Alan DeKok wrote:
>
> "Vic Abell" <[EMAIL PROTECTED]> wrote:
> > When processing a $INCLUDE directive, the following code in
> > pairlist_read() of main/files.c may cause any accumulated
> > pair information to be lost when the recursion of the function
> > returns a NULL to its PAIR_LIST **list argument.  This can
> > happen, for example, when the users file has a $INCLUDE that
> > names an empty file and other pairs or $INCLUDE directives
> > follow.
> 
>   OK.
> 
> >     last = t;
> >     while (last && last->next)
> >             last = last->next;
> > 
> > If t == NULL, then last will become NULL.  If any pairs or any
> > $INCLUDE follow the $INCLUDE that caused pairlist_read() to set
> > t == NULL, all pairs recorded prior to the $INCLUDE of the empty
> > file will be lost.

▶ Tasks and exercises
a: In the $INCLUDE bug report, what happens to the pairs recorded before the $INCLUDE of the empty file when more pairs or $INCLUDE directives follow?
b: Pick up the $INCLUDE bug report from its final sentence and carry it on.
None of the lines after this are needed.

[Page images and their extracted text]
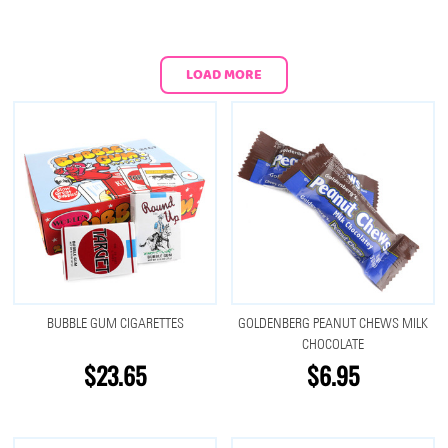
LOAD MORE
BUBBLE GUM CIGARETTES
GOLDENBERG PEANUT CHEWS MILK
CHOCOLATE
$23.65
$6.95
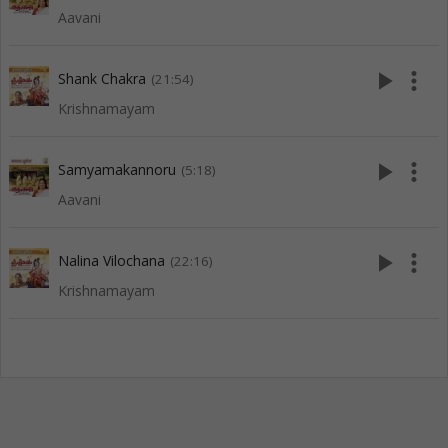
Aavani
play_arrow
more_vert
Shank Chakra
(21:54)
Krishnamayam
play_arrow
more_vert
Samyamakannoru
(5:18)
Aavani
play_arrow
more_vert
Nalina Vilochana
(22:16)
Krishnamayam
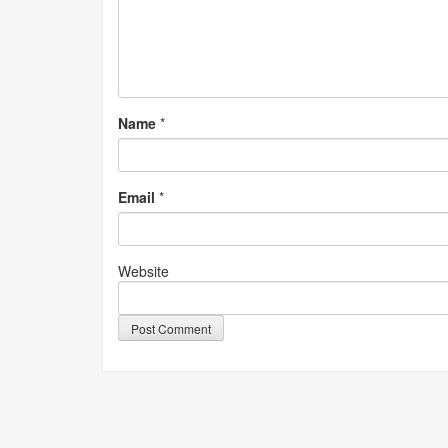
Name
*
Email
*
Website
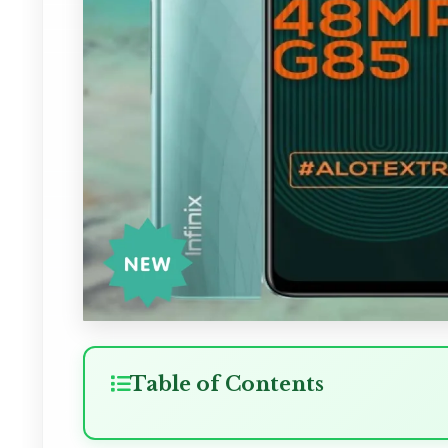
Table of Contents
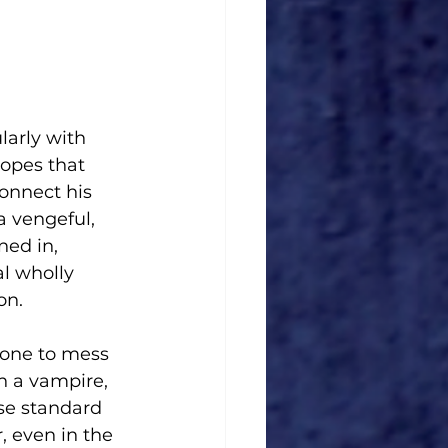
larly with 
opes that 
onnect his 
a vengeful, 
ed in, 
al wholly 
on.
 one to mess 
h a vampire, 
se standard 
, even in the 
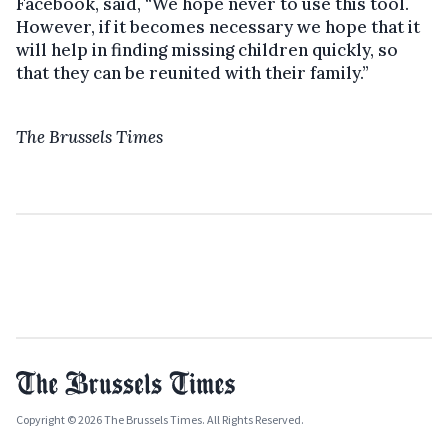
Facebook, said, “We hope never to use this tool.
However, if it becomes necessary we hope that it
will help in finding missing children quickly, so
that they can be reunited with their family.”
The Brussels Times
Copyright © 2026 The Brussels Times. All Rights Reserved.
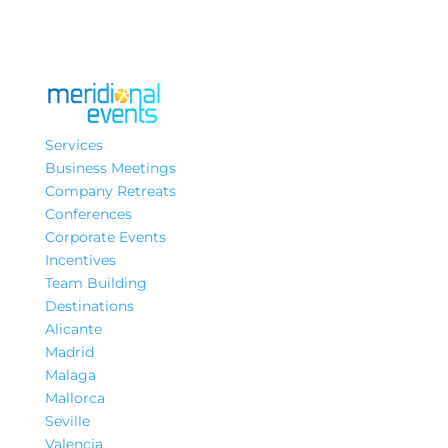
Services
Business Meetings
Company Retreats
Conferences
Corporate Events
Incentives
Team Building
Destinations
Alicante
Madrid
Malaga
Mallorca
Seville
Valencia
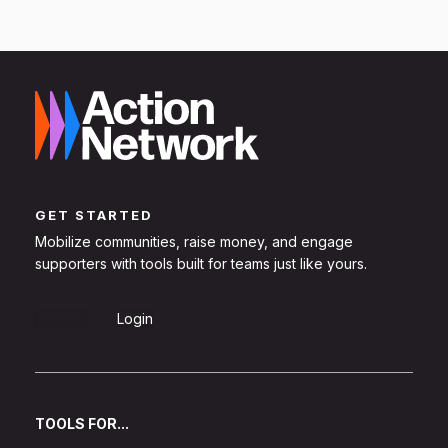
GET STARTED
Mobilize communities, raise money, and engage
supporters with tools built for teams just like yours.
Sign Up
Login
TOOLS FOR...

▶ Answers to this exercise
a: They will be lost.

b:
> 
>   You're right.
> 
> > A fix that appears to work that has been tested under 0.8.1 is:
> 
>   The solution is simpler.  Make 'last' a pointer to a pointer,
> instead of a pointer.  That gets rid of lots of "if" statements, and
> we can do:
> 
>   PAIR_LIST *pl = NULL;
>   PAIR_LIST **last = &pl;
> 
>   ...
> 
>   *last = t;
>   last = &t->next

If t == NULL, won't &t->next attempt to de-reference a
NULL pointer?

Isn't pl supposed to point to the first pair gleaned
from the recursion on users?  Always setting it to t
won't preserve that condition.

Isn't last (currently) supposed to point to the end
of the chain whose head is contained in pl?  I thought
last was used to help extend pl's chain.  I don't see how
the chain whose pointer is returned in t is linked to the
end of pl's chain via last->next.

Perhaps I'm not seeing the full context of your change.
 
>   ...
> 
>   I've commited a fix, thanks.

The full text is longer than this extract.